New Jersey’s lesbian and gay community is waking up to the potential of fairer and equal rights this morning after the state’s Supreme Court agreed that blocking same sex marriage is unconstitutional.

In a move universally welcomed by gay groups across the US, the court agreed by a 4-3 split vote decision that the state legislature should allow same sex marriage and equalise gay rights.

Justice Barry Albin, who authored the 66 page majority ruling said unequal rights can no longer be tolerated, “[The] unequal dispensation of rights and benefits to committed same-sex partners can no longer be tolerated under our State Constitution.

“Our decision significantly advances the civil rights of gays and lesbians. We have decided that our State Constitution guarantees that every statutory right and benefit conferred to heterosexual couples through civil marriage must be made available to committed same-sex couples.”

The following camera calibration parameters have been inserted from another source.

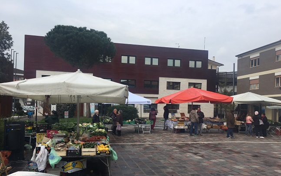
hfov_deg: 61.2
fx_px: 237
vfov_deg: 40.5
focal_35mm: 31
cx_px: 141
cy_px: 105
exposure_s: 1/1451
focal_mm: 4.15
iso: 25
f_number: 2.2
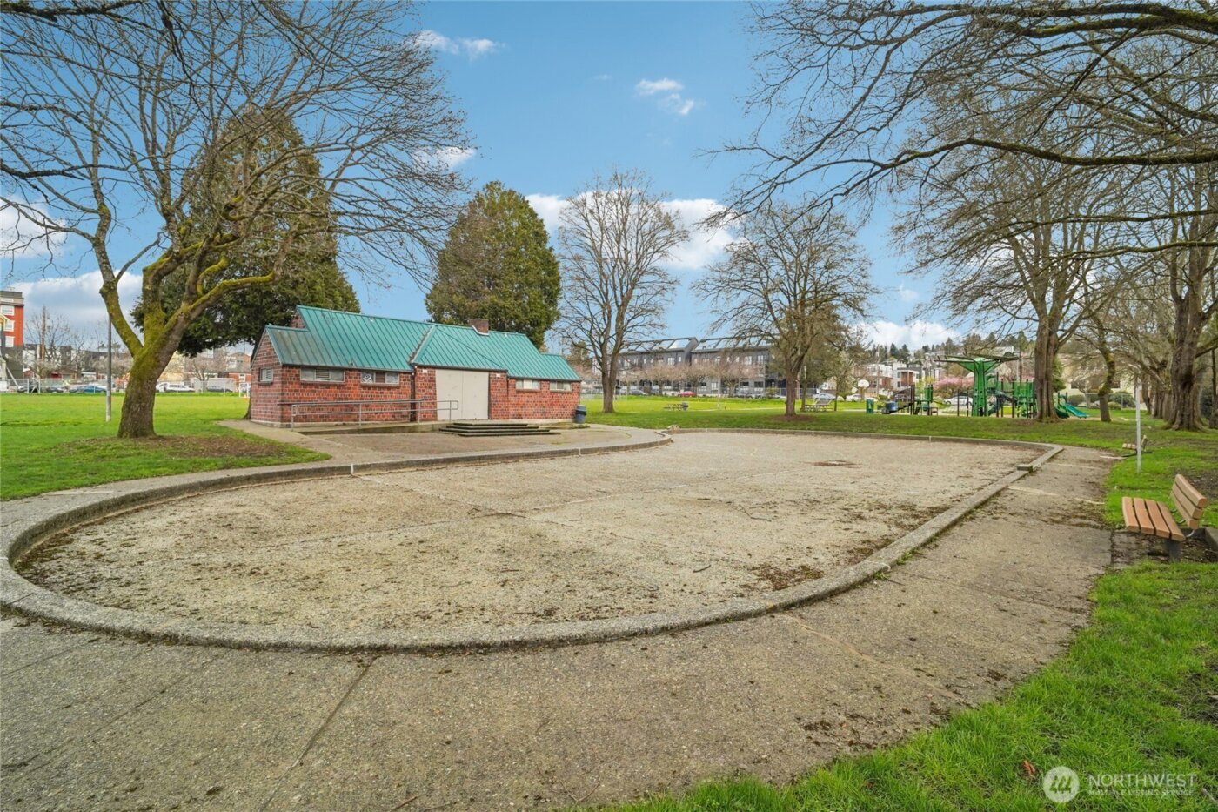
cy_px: 406
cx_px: 609
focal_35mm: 16
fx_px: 541
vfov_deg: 73.7
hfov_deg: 96.7
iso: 1600
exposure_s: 1/800
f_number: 8
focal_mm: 16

Jennifer Chrisler, Executive Director of gay group, Family Pride, described the ruling as a depiction of the “real needs of the LGBT community.”

She said: “The unanimous New Jersey Supreme Court ruling speaks to the very real needs of lesbian, gay, bisexual and transgender (LGBT) headed families and recognises our need to protect one another and our children.

Ms Chrisler said a change in the law would make it easier for children of same sex parents to explain to others that their mums or dads are married.

She warned that a new law must give full marriage rights.

The case was brought by gay law group Lambda Legal in June 2002 on behalf of seven same-sex couples seeking marriage.

After appealing at both the trial court and middle appellate court levels, the last stop for this case was the New Jersey Supreme Court.

David Buckel, the group’s Marriage Project Director, expressed hope that a law would be passed quickly, “The Legislature cares about families and helping people be more responsible for each other and their children, so we hope it will pass a law quickly to honor the freedom to marry for same-sex couples.”

Joel Solmonese, president of the Human Rights Campaign, applauded the decision he said, “We congratulate and commend the work of Lambda Legal and the plaintiff couples who had the courage and resolve to bring this case forward.”

However, he warned that an upcoming vote on the Federal Defence of Marriage Act risks taking those rights away, “Although this case is a major step forward in ending discrimination, a federal law, the so-called Defence of Marriage Act, denies same-sex couples over 1,000 protections, and puts these couples at risk that they will not be recognised as families when they cross state lines.”

The plaintiffs in the case were Mark Lewis and Dennis Winslow, two Episcopalian pastors from Union City, Hudson County, Karen and Marcye Nicholson-McFadden, who have been together 17 years and are raising a seven-year-old son, Kasey, and three-year-old daughter Maya; Saundra Heath-Toby and Alicia Toby-Heath, Craig Hutchison and Chris Lodewyks, who have been a couple for 35 years and live in Pompton Lakes; Marilyn Maneely and Diane Marini, a southern New Jersey couple who were together for 14 years before Marilyn died tragically in the fall of 2005, Sarah and Suyin Lael, a 16-year couple raising three girls, nine-year-old Zenzali, seven-year-old Tanaj and six-year-old Danica; and Maureen Kilian and Cindy Meneghin, a couple of 32 years with a 14-year-old son, Josh, and an 12-year-old daughter, Sarah.

Massachusetts is currently the only state which allows same sex marriage, but Arizona, Colorado, Idaho, South Carolina, South Dakota, Tennessee, Virginia and Wisconsin are all set to vote on the issue next month.

The ruling comes ahead of Congress elections on November 7 and several gay rights votes across many US states on gay army recruits, same sex marriage and hate crimes.